**Source passage:**

===============

A few intuitionist logics (Mel Fitting)

The Logic and Metaphysics Workshop will meet on April 27th from 2:00-4:00 in-person at the Graduate Center (Room 9205) for a talk by Mel Fitting (CUNY).

Title: A few intuitionist logics

Abstract: Intuitionistic logic was designed in the 1930’s by Heyting to embody the reasoning of a constructivist mathematician.  In the 1960’s Kripke introduced possible world semantics for it, capturing ideas embodied in intuitionistic reasoning, though it requires classical mathematics to show that it works.  A constructivist doesn’t reason only about mathematics.  The real world is of some interest too.  But there may be gaps in our knowledge, or contradictory information, gluts.  There are relatives of classical logic aimed at this: logic of paradox LP, for gluts; Kleene’s strong three-valued logic K3, for gaps, first-degree entailment FDE, for both.  These don’t take constructivist motivations into account, but there are intuitionistic analogs that do; we call them ILP, IK3, and IFDE.  These are what I will discuss.  These have a Kripke-style semantics, natural tableau proof systems, and share many fundamental properties of Heyting’s calculus.  But much is still unknown, and this is all rather new.  This work has appeared in Notre Dame Journal of Formal Logic, Simple tableaus for simple logics last year and Simple tableaus for simple intuitionistic logics this year.

The Grounding Structure of Location (Jacopo Giraldo)

The Logic and Metaphysics Workshop will meet on April 20th from 2:00-4:00 in-person at the Graduate Center (Room 9205) for a talk by Jacopo Giraldo (Padua).

Title: The Grounding Structure of Location

Abstract: How is the location of a material object metaphysically determined? Is it where it is because of its parts or the bigger wholes it is part of? In this essay, we open an inquiry into this problem by introducing and contrasting two radical principles. The Bottom-Up Grounding-Locative (BUGL) principle holds that the location of a composite object is grounded by the locations of its components and mereological relations between objects and spatiotemporal regions. In contrast, the Top-Down Grounding-Locative (TDGL) principle claims that an object’s location is grounded by the locations of the larger wholes it helps compose, the spatiotemporal relations it bears with the other components, and its own shape and size. Unlike BUGL, TDGL remains metaphysically neutral regarding the ultimate structure of reality, particularly in the context of classical mereology. We show that TDGL exhibits a gradual character: the way in which an object’s location is grounded depends on the scale or size of the system within which the object is located. Ultimately, we discuss the role of the universe and the impact of its peculiar location on the interpretation of TDGL. 

Logic Workshop

The Logic and Metaphysics Workshop will host a logic workshop on Friday, April 17th, from 1:00 to 6:30 at the Graduate Center (Room 8400 4419). Details here.

Two-Dimensional Monsters (Eno Agolli)

The Logic and Metaphysics Workshop will meet on April 13th from 2:00-4:00 in-person at the Graduate Center (Room 9205) for a talk by Eno Agolli (SKC/CUNY).

===============

**Data section:**
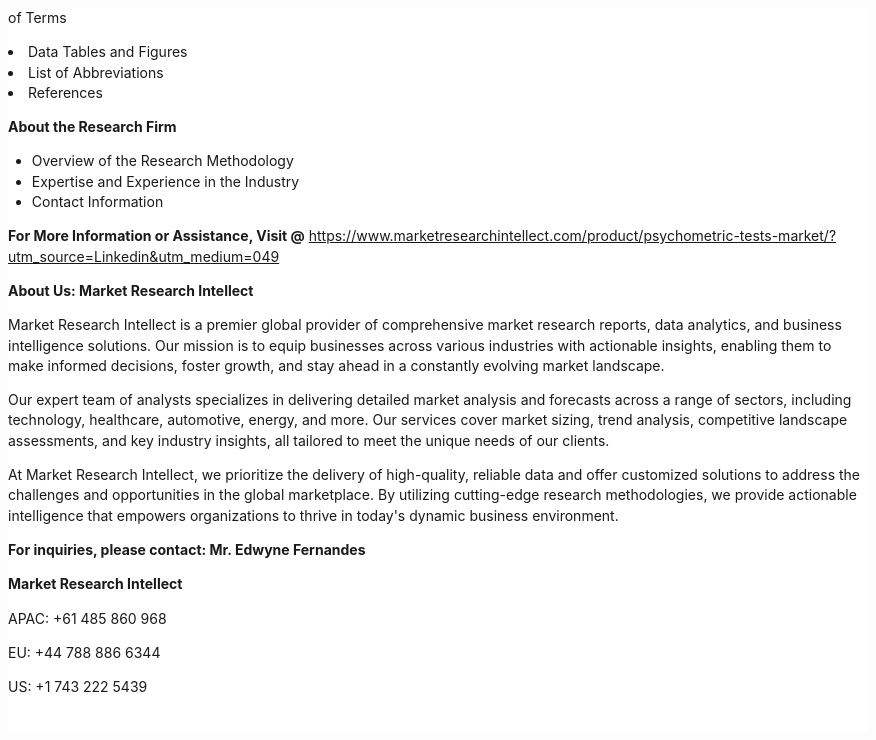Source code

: of Terms</li><li>Data Tables and Figures</li><li>List of Abbreviations</li><li>References</li></ul><p><strong>About the Research Firm</strong></p><ul><li>Overview of the Research Methodology</li><li>Expertise and Experience in the Industry</li><li>Contact Information</li></ul></div><div class="article-main__content" data-test-id="publishing-text-block"><p><span class="font-[700]"><strong>For More Information or Assistance, Visit @</strong>&nbsp;<a href="https://www.marketresearchintellect.com/product/psychometric-tests-market/?utm_source=Linkedin&utm_medium=049">https://www.marketresearchintellect.com/product/psychometric-tests-market/?utm_source=Linkedin&utm_medium=049</a></span></p><p><strong>About Us: Market Research Intellect</strong></p><p>Market Research Intellect is a premier global provider of comprehensive market research reports, data analytics, and business intelligence solutions. Our mission is to equip businesses across various industries with actionable insights, enabling them to make informed decisions, foster growth, and stay ahead in a constantly evolving market landscape.</p><p>Our expert team of analysts specializes in delivering detailed market analysis and forecasts across a range of sectors, including technology, healthcare, automotive, energy, and more. Our services cover market sizing, trend analysis, competitive landscape assessments, and key industry insights, all tailored to meet the unique needs of our clients.</p><p>At Market Research Intellect, we prioritize the delivery of high-quality, reliable data and offer customized solutions to address the challenges and opportunities in the global marketplace. By utilizing cutting-edge research methodologies, we provide actionable intelligence that empowers organizations to thrive in today's dynamic business environment.</p><p><strong>For inquiries, please contact: Mr. Edwyne Fernandes</strong></p><p><strong>Market Research Intellect</strong></p><p>APAC: +61 485 860 968</p><p>EU: +44 788 886 6344</p><p>US: +1 743 222 5439</p></div><div class="article-main__content" data-test-id="publishing-text-block">&nbsp;</div>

===============

**Written task 1:**
In the workshop listings, the abstract of Mel Fitting's talk names several logics by abbreviation. List every one of those abbreviations.
**Written task 2:**
Continue the workshop listings from where they stop, keeping the format of the earlier entries.

**Your response 1:**
LP, K3, FDE, ILP, IK3, IFDE

**Your response 2:**
Title: Two-Dimensional Monsters

Abstract: Epistemic modality has long threatened to upend well-established tenets of semantic orthodoxy. One target is the Kripkean package about singular terms and de re modality. Against Russell and Quine, Kripke argued that (i) names are rigid, (ii) that descriptions are non-rigid, and (iii) that quantifying into modal contexts is both possible and coherent. But his arguments were built around cases of metaphysical modality. In parallel epistemic cases, the standard Kripkean picture appears to falter. This has fueled a range of revisionary responses, including dynamic, counterpart-theoretic, and impossible-worlds approaches. I argue that this is an overreaction. Working within a two-dimensional framework, I propose that variables at logical form range over two-dimensional individual concepts (rather than individuals). This single, minimal departure from orthodoxy yields a surprisingly unified treatment of the epistemic data and, crucially, retains a version of Kripke’s trifecta.

A paraconsistent theory of truth with a connexive conditional (Shin Matsuura)

The Logic and Metaphysics Workshop will meet on March 30th from 2:00-4:00 in-person at the Graduate Center (Room 9205) for a talk by Shin Matsuura (CUNY).

Title: A paraconsistent theory of truth with a connexive conditional

Abstract: The semantic paradoxes show that one cannot retain the unrestricted T-schema while maintaining classical logic. Since Kripke’s “Outline of a Theory of Truth,” it has been known that non-classical theories of truth can maintain the transparency of truth. However, any such theory must also be equipped with a suitable conditional to adequately express the T-schema. In this talk, I propose a paraconsistent theory of truth based on a connexive conditional and report its non-triviality result. Unlike other paraconsistent theories of truth, my proposal is not based on relevance logic. Instead, its underlying logic is an “irrelevant” connexive logic with a simple Kripke semantics and closely related to (sub)intuitionistic logic. I argue that this theory can overcome some difficulties faced by earlier paraconsistent theories of truth, including the treatment of restricted quantification. 

Mereological Fusions as Mere Manys (Jamie Beardmore)

The Logic and Metaphysics Workshop will meet on March 23rd from 2:00-4:00 in-person at the Graduate Center (Room 9205) for a talk by Jamie Beardmore (Columbia).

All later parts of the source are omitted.